WoodMac also estimates US solar will expand by 65%, increasing generation by roughly 232 GWh over the next four years, while gas expands by 21% (about 340 GWh).


US “balcony solar” could break out in 2026

A second 2026 signal is the potential rise of balcony/plug-in solar in the US. WoodMac points to Utah as the first state to approve portable solar generation devices up to 1.2 kW for homes (authorised last March).

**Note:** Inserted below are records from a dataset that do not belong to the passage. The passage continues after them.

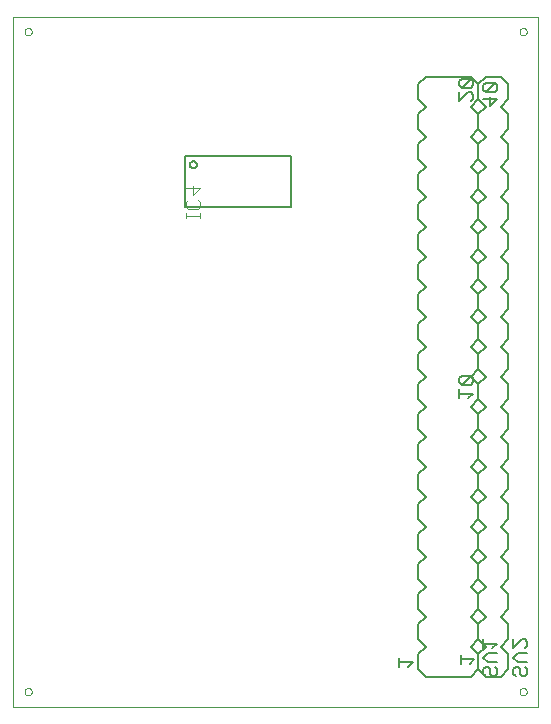
<source format=gbo>
G75*
G70*
%OFA0B0*%
%FSLAX24Y24*%
%IPPOS*%
%LPD*%
%AMOC8*
5,1,8,0,0,1.08239X$1,22.5*
%
%ADD10C,0.0000*%
%ADD11C,0.0080*%
%ADD12C,0.0040*%
%ADD13C,0.0060*%
%ADD14C,0.0050*%
D10*
X000150Y000150D02*
X000150Y023150D01*
X017650Y023150D01*
X017650Y000150D01*
X000150Y000150D01*
X000532Y000650D02*
X000534Y000671D01*
X000540Y000691D01*
X000549Y000711D01*
X000561Y000728D01*
X000576Y000742D01*
X000594Y000754D01*
X000614Y000762D01*
X000634Y000767D01*
X000655Y000768D01*
X000676Y000765D01*
X000696Y000759D01*
X000715Y000748D01*
X000732Y000735D01*
X000745Y000719D01*
X000756Y000701D01*
X000764Y000681D01*
X000768Y000661D01*
X000768Y000639D01*
X000764Y000619D01*
X000756Y000599D01*
X000745Y000581D01*
X000732Y000565D01*
X000715Y000552D01*
X000696Y000541D01*
X000676Y000535D01*
X000655Y000532D01*
X000634Y000533D01*
X000614Y000538D01*
X000594Y000546D01*
X000576Y000558D01*
X000561Y000572D01*
X000549Y000589D01*
X000540Y000609D01*
X000534Y000629D01*
X000532Y000650D01*
X017032Y000650D02*
X017034Y000671D01*
X017040Y000691D01*
X017049Y000711D01*
X017061Y000728D01*
X017076Y000742D01*
X017094Y000754D01*
X017114Y000762D01*
X017134Y000767D01*
X017155Y000768D01*
X017176Y000765D01*
X017196Y000759D01*
X017215Y000748D01*
X017232Y000735D01*
X017245Y000719D01*
X017256Y000701D01*
X017264Y000681D01*
X017268Y000661D01*
X017268Y000639D01*
X017264Y000619D01*
X017256Y000599D01*
X017245Y000581D01*
X017232Y000565D01*
X017215Y000552D01*
X017196Y000541D01*
X017176Y000535D01*
X017155Y000532D01*
X017134Y000533D01*
X017114Y000538D01*
X017094Y000546D01*
X017076Y000558D01*
X017061Y000572D01*
X017049Y000589D01*
X017040Y000609D01*
X017034Y000629D01*
X017032Y000650D01*
X017032Y022650D02*
X017034Y022671D01*
X017040Y022691D01*
X017049Y022711D01*
X017061Y022728D01*
X017076Y022742D01*
X017094Y022754D01*
X017114Y022762D01*
X017134Y022767D01*
X017155Y022768D01*
X017176Y022765D01*
X017196Y022759D01*
X017215Y022748D01*
X017232Y022735D01*
X017245Y022719D01*
X017256Y022701D01*
X017264Y022681D01*
X017268Y022661D01*
X017268Y022639D01*
X017264Y022619D01*
X017256Y022599D01*
X017245Y022581D01*
X017232Y022565D01*
X017215Y022552D01*
X017196Y022541D01*
X017176Y022535D01*
X017155Y022532D01*
X017134Y022533D01*
X017114Y022538D01*
X017094Y022546D01*
X017076Y022558D01*
X017061Y022572D01*
X017049Y022589D01*
X017040Y022609D01*
X017034Y022629D01*
X017032Y022650D01*
X000532Y022650D02*
X000534Y022671D01*
X000540Y022691D01*
X000549Y022711D01*
X000561Y022728D01*
X000576Y022742D01*
X000594Y022754D01*
X000614Y022762D01*
X000634Y022767D01*
X000655Y022768D01*
X000676Y022765D01*
X000696Y022759D01*
X000715Y022748D01*
X000732Y022735D01*
X000745Y022719D01*
X000756Y022701D01*
X000764Y022681D01*
X000768Y022661D01*
X000768Y022639D01*
X000764Y022619D01*
X000756Y022599D01*
X000745Y022581D01*
X000732Y022565D01*
X000715Y022552D01*
X000696Y022541D01*
X000676Y022535D01*
X000655Y022532D01*
X000634Y022533D01*
X000614Y022538D01*
X000594Y022546D01*
X000576Y022558D01*
X000561Y022572D01*
X000549Y022589D01*
X000540Y022609D01*
X000534Y022629D01*
X000532Y022650D01*
D11*
X005877Y018493D02*
X005880Y016800D01*
X009423Y016807D01*
X009420Y018500D01*
X005877Y018493D01*
X006035Y018218D02*
X006037Y018239D01*
X006043Y018259D01*
X006052Y018279D01*
X006064Y018296D01*
X006079Y018310D01*
X006097Y018322D01*
X006117Y018330D01*
X006137Y018335D01*
X006158Y018336D01*
X006179Y018333D01*
X006199Y018327D01*
X006218Y018316D01*
X006235Y018303D01*
X006248Y018287D01*
X006259Y018269D01*
X006267Y018249D01*
X006271Y018229D01*
X006271Y018207D01*
X006267Y018187D01*
X006259Y018167D01*
X006248Y018149D01*
X006235Y018133D01*
X006218Y018120D01*
X006199Y018109D01*
X006179Y018103D01*
X006158Y018100D01*
X006137Y018101D01*
X006117Y018106D01*
X006097Y018114D01*
X006079Y018126D01*
X006064Y018140D01*
X006052Y018157D01*
X006043Y018177D01*
X006037Y018197D01*
X006035Y018218D01*
D12*
X006145Y017514D02*
X006145Y017207D01*
X006375Y017438D01*
X005914Y017437D01*
X005992Y017053D02*
X005915Y016976D01*
X005916Y016823D01*
X005992Y016746D01*
X006299Y016747D01*
X006376Y016824D01*
X006376Y016977D01*
X006299Y017054D01*
X006376Y016594D02*
X006377Y016440D01*
X006376Y016517D02*
X005916Y016516D01*
X005916Y016439D02*
X005916Y016593D01*
D13*
X013650Y016400D02*
X013900Y016150D01*
X013650Y015900D01*
X013650Y015400D01*
X013900Y015150D01*
X013650Y014900D01*
X013650Y014400D01*
X013900Y014150D01*
X013650Y013900D01*
X013650Y013400D01*
X013900Y013150D01*
X013650Y012900D01*
X013650Y012400D01*
X013900Y012150D01*
X013650Y011900D01*
X013650Y011400D01*
X013900Y011150D01*
X013650Y010900D01*
X013650Y010400D01*
X013900Y010150D01*
X013650Y009900D01*
X013650Y009400D01*
X013900Y009150D01*
X013650Y008900D01*
X013650Y008400D01*
X013900Y008150D01*
X013650Y007900D01*
X013650Y007400D01*
X013900Y007150D01*
X013650Y006900D01*
X013650Y006400D01*
X013900Y006150D01*
X013650Y005900D01*
X013650Y005400D01*
X013900Y005150D01*
X013650Y004900D01*
X013650Y004400D01*
X013900Y004150D01*
X013650Y003900D01*
X013650Y003400D01*
X013900Y003150D01*
X013650Y002900D01*
X013650Y002400D01*
X013900Y002150D01*
X013650Y001900D01*
X013650Y001400D01*
X013900Y001150D01*
X015400Y001150D01*
X015650Y001400D01*
X015650Y001900D01*
X015900Y002150D01*
X015650Y002400D01*
X015650Y002900D01*
X015900Y003150D01*
X015650Y003400D01*
X015650Y003900D01*
X015900Y004150D01*
X015650Y004400D01*
X015650Y004900D01*
X015900Y005150D01*
X015650Y005400D01*
X015650Y005900D01*
X015900Y006150D01*
X015650Y006400D01*
X015650Y006900D01*
X015900Y007150D01*
X015650Y007400D01*
X015650Y007900D01*
X015900Y008150D01*
X015650Y008400D01*
X015650Y008900D01*
X015900Y009150D01*
X015650Y009400D01*
X015650Y009900D01*
X015900Y010150D01*
X015650Y010400D01*
X015650Y010900D01*
X015900Y011150D01*
X015650Y011400D01*
X015650Y011900D01*
X015900Y012150D01*
X015650Y012400D01*
X015650Y012900D01*
X015900Y013150D01*
X015650Y013400D01*
X015650Y013900D01*
X015900Y014150D01*
X015650Y014400D01*
X015650Y014900D01*
X015900Y015150D01*
X015650Y015400D01*
X015650Y015900D01*
X015900Y016150D01*
X015650Y016400D01*
X015650Y016900D01*
X015900Y017150D01*
X015650Y017400D01*
X015650Y017900D01*
X015900Y018150D01*
X015650Y018400D01*
X015650Y018900D01*
X015900Y019150D01*
X015650Y019400D01*
X015650Y019900D01*
X015900Y020150D01*
X015650Y020400D01*
X015650Y020900D01*
X015900Y021150D01*
X016400Y021150D01*
X016650Y020900D01*
X016650Y020400D01*
X016400Y020150D01*
X016650Y019900D01*
X016650Y019400D01*
X016400Y019150D01*
X016650Y018900D01*
X016650Y018400D01*
X016400Y018150D01*
X016650Y017900D01*
X016650Y017400D01*
X016400Y017150D01*
X016650Y016900D01*
X016650Y016400D01*
X016400Y016150D01*
X016650Y015900D01*
X016650Y015400D01*
X016400Y015150D01*
X016650Y014900D01*
X016650Y014400D01*
X016400Y014150D01*
X016650Y013900D01*
X016650Y013400D01*
X016400Y013150D01*
X016650Y012900D01*
X016650Y012400D01*
X016400Y012150D01*
X016650Y011900D01*
X016650Y011400D01*
X016400Y011150D01*
X016650Y010900D01*
X016650Y010400D01*
X016400Y010150D01*
X016650Y009900D01*
X016650Y009400D01*
X016400Y009150D01*
X016650Y008900D01*
X016650Y008400D01*
X016400Y008150D01*
X016650Y007900D01*
X016650Y007400D01*
X016400Y007150D01*
X016650Y006900D01*
X016650Y006400D01*
X016400Y006150D01*
X016650Y005900D01*
X016650Y005400D01*
X016400Y005150D01*
X016650Y004900D01*
X016650Y004400D01*
X016400Y004150D01*
X016650Y003900D01*
X016650Y003400D01*
X016400Y003150D01*
X016650Y002900D01*
X016650Y002400D01*
X016400Y002150D01*
X016650Y001900D01*
X016650Y001400D01*
X016400Y001150D01*
X015900Y001150D01*
X015650Y001400D01*
X015650Y001900D01*
X015400Y002150D01*
X015650Y002400D01*
X015650Y002900D01*
X015400Y003150D01*
X015650Y003400D01*
X015650Y003900D01*
X015400Y004150D01*
X015650Y004400D01*
X015650Y004900D01*
X015400Y005150D01*
X015650Y005400D01*
X015650Y005900D01*
X015400Y006150D01*
X015650Y006400D01*
X015650Y006900D01*
X015400Y007150D01*
X015650Y007400D01*
X015650Y007900D01*
X015400Y008150D01*
X015650Y008400D01*
X015650Y008900D01*
X015400Y009150D01*
X015650Y009400D01*
X015650Y009900D01*
X015400Y010150D01*
X015650Y010400D01*
X015650Y010900D01*
X015400Y011150D01*
X015650Y011400D01*
X015650Y011900D01*
X015400Y012150D01*
X015650Y012400D01*
X015650Y012900D01*
X015400Y013150D01*
X015650Y013400D01*
X015650Y013900D01*
X015400Y014150D01*
X015650Y014400D01*
X015650Y014900D01*
X015400Y015150D01*
X015650Y015400D01*
X015650Y015900D01*
X015400Y016150D01*
X015650Y016400D01*
X015650Y016900D01*
X015400Y017150D01*
X015650Y017400D01*
X015650Y017900D01*
X015400Y018150D01*
X015650Y018400D01*
X015650Y018900D01*
X015400Y019150D01*
X015650Y019400D01*
X015650Y019900D01*
X015400Y020150D01*
X015650Y020400D01*
X015650Y020900D01*
X015400Y021150D01*
X013900Y021150D01*
X013650Y020900D01*
X013650Y020400D01*
X013900Y020150D01*
X013650Y019900D01*
X013650Y019400D01*
X013900Y019150D01*
X013650Y018900D01*
X013650Y018400D01*
X013900Y018150D01*
X013650Y017900D01*
X013650Y017400D01*
X013900Y017150D01*
X013650Y016900D01*
X013650Y016400D01*
D14*
X016050Y020175D02*
X016050Y020475D01*
X015900Y020635D02*
X016200Y020936D01*
X015900Y020936D01*
X015825Y020861D01*
X015825Y020710D01*
X015900Y020635D01*
X016200Y020635D01*
X016275Y020710D01*
X016275Y020861D01*
X016200Y020936D01*
X016275Y020400D02*
X016050Y020175D01*
X015825Y020400D02*
X016275Y020400D01*
X015475Y020400D02*
X015400Y020325D01*
X015475Y020400D02*
X015475Y020550D01*
X015400Y020625D01*
X015325Y020625D01*
X015025Y020325D01*
X015025Y020625D01*
X015100Y020785D02*
X015400Y021086D01*
X015100Y021086D01*
X015025Y021011D01*
X015025Y020860D01*
X015100Y020785D01*
X015400Y020785D01*
X015475Y020860D01*
X015475Y021011D01*
X015400Y021086D01*
X015400Y011186D02*
X015100Y011186D01*
X015025Y011111D01*
X015025Y010960D01*
X015100Y010885D01*
X015400Y011186D01*
X015475Y011111D01*
X015475Y010960D01*
X015400Y010885D01*
X015100Y010885D01*
X015025Y010725D02*
X015025Y010425D01*
X015025Y010575D02*
X015475Y010575D01*
X015325Y010425D01*
X015825Y002396D02*
X015825Y002096D01*
X015825Y002246D02*
X016275Y002246D01*
X016125Y002096D01*
X015975Y001936D02*
X016275Y001936D01*
X016275Y001635D02*
X015975Y001635D01*
X015825Y001786D01*
X015975Y001936D01*
X015975Y001475D02*
X015900Y001475D01*
X015825Y001400D01*
X015825Y001250D01*
X015900Y001175D01*
X016050Y001250D02*
X016050Y001400D01*
X015975Y001475D01*
X016050Y001250D02*
X016125Y001175D01*
X016200Y001175D01*
X016275Y001250D01*
X016275Y001400D01*
X016200Y001475D01*
X016825Y001400D02*
X016825Y001250D01*
X016900Y001175D01*
X017050Y001250D02*
X017050Y001400D01*
X016975Y001475D01*
X016900Y001475D01*
X016825Y001400D01*
X017050Y001250D02*
X017125Y001175D01*
X017200Y001175D01*
X017275Y001250D01*
X017275Y001400D01*
X017200Y001475D01*
X017275Y001635D02*
X016975Y001635D01*
X016825Y001786D01*
X016975Y001936D01*
X017275Y001936D01*
X017200Y002096D02*
X017275Y002171D01*
X017275Y002321D01*
X017200Y002396D01*
X017125Y002396D01*
X016825Y002096D01*
X016825Y002396D01*
X015525Y001725D02*
X015075Y001725D01*
X015075Y001575D02*
X015075Y001875D01*
X015375Y001575D02*
X015525Y001725D01*
X013475Y001625D02*
X013025Y001625D01*
X013025Y001475D02*
X013025Y001775D01*
X013325Y001475D02*
X013475Y001625D01*
M02*

</source>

Since then, more than a dozen states have followed, with bipartisan support emerging around plug-in solar.


WoodMac frames plug-in PV as a lower-cost, faster-to-adopt way to reduce household bills than traditional rooftop solar—an angle that could strengthen as electricity demand and retail rates rise. The concept is already mature in Germany, where roughly 40% of registered solar installations in 2024 were balcony systems, and it is spreading across France, Italy and the Netherlands, where sub-1 kW “micro” systems are increasing.

The US has different housing and electrical characteristics (more detached homes, fewer balcony apartments, different standards), but WoodMac says many observers still expect rapid growth.


Abu Dhabi’s 5.2 GW hybrid: solar-plus-storage aimed at “always-on” power

WoodMac’s third highlight is the 5.2 GW/19 GWh solar-plus-storage project in Abu Dhabi, being developed by Masdar and the Emirates Water and Electricity Company (EWEC). The project is designed to provide 1 GW of round-the-clock, baseload-style output—a different objective from many hybrids that primarily use batteries for ancillary services.


WoodMac calls this approach a potential structural shift for Middle East hybrid development because it targets customers with steady, inflexible load profiles, such as data centres and AI hubs, and could reshape how renewables are contracted and integrated.


The report notes the project’s cost is exceptionally high—around US$6 billion, roughly six times the cost of a new gas plant—partly because the battery system represents 55–60% of total cost. That makes replication difficult, and WoodMac argues the business case depends on whether offtakers will pay a premium for firm, decarbonised power delivered quickly. The project is expected to enter operation in Q4 2027.